Ian Kelly ian.g.kelly at gmail.com
Tue Aug 20 05:11:41 EDT 2013


On Tue, Aug 20, 2013 at 2:28 AM, Fábio Santos <fabiosantosart at gmail.com> wrote:
> I do realize that syntax in python is practically written in stone, but I
> have seen changes come by if they have good reasons. For example,
> keyword-only argument syntax was added.
>
> I suggested this because I thought it would be the most practical way to
> create partial functions.

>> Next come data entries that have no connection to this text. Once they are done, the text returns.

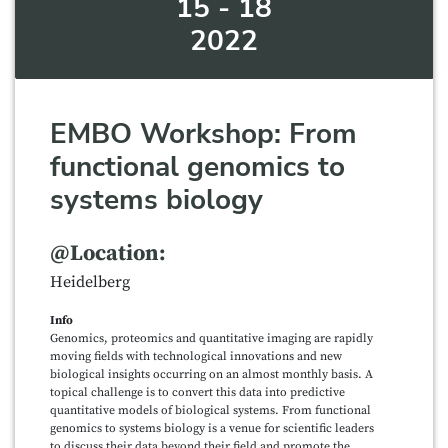
15 - 18
2022
EMBO Workshop: From
functional genomics to
systems biology
@Location:
Heidelberg
Info
Genomics, proteomics and quantitative imaging are rapidly
moving fields with technological innovations and new
biological insights occurring on an almost monthly basis. A
topical challenge is to convert this data into predictive
quantitative models of biological systems. From functional
genomics to systems biology is a venue for scientific leaders
to discuss their data beyond their field and promote the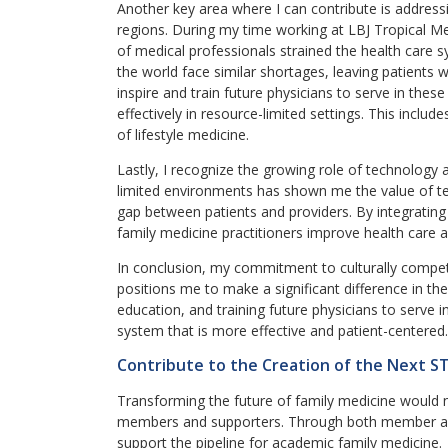
Another key area where I can contribute is address
regions. During my time working at LBJ Tropical M
of medical professionals strained the health care
the world face similar shortages, leaving patients 
inspire and train future physicians to serve in thes
effectively in resource-limited settings. This inclu
of lifestyle medicine.
Lastly, I recognize the growing role of technology 
limited environments has shown me the value of te
gap between patients and providers. By integrating 
family medicine practitioners improve health care a
In conclusion, my commitment to culturally compe
positions me to make a significant difference in th
education, and training future physicians to serve i
system that is more effective and patient-centered.
Contribute to the Creation of the Next S
Transforming the future of family medicine would 
members and supporters. Through both member an
support the pipeline for academic family medicine.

Lambda is too verbose and kind of ugly, and its
> purpose is not to create partials, functools.partial does not allow argument
> "insertion" (the star thing) nor unpacking.

I think that if you're doing argument insertion, then your partial
application is overly complex in the way that it modifies the original
argspec.  You should be looking at it as a new function, not as a
partial application that prevents you from easily supplying a doc
string for it.  If you want to specify an arbitrary combination of
arguments in your partial application, you can already do that using
keyword arguments.  The exception would be if the function being
partially applied takes a *args argument and you want to specify some
of those arguments using partial without specifying earlier arguments.
 That seems like an abuse of partial application to me.

Tuple unpacking in function signatures was a feature in Python 2, and
it was intentionally removed in Python 3, so this is very unlikely to
happen.  See PEP 3113.  Besides which, the syntax you suggest for this
is unintuitive.

   spam_unpacking = spam{1, (*, *)}

To me, this reads that spam_unpacking will take two positional
arguments that will be packed into the second argument sent to spam
(b), and that the third argument to spam (c) is not specified here.  I
don't think that's what you intended.